[Dataset entries]
★ ★ ★

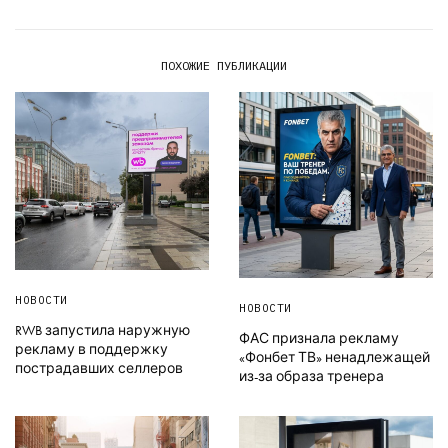
ПОХОЖИЕ ПУБЛИКАЦИИ
НОВОСТИ
НОВОСТИ
RWB запустила наружную
ФАС признала рекламу
рекламу в поддержку
«Фонбет ТВ» ненадлежащей
пострадавших селлеров
из-за образа тренера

★ ★ ★

▸ Requirement
How many of the lines above include the word "рекламу"? Give that number without comment.

▸ Reply
2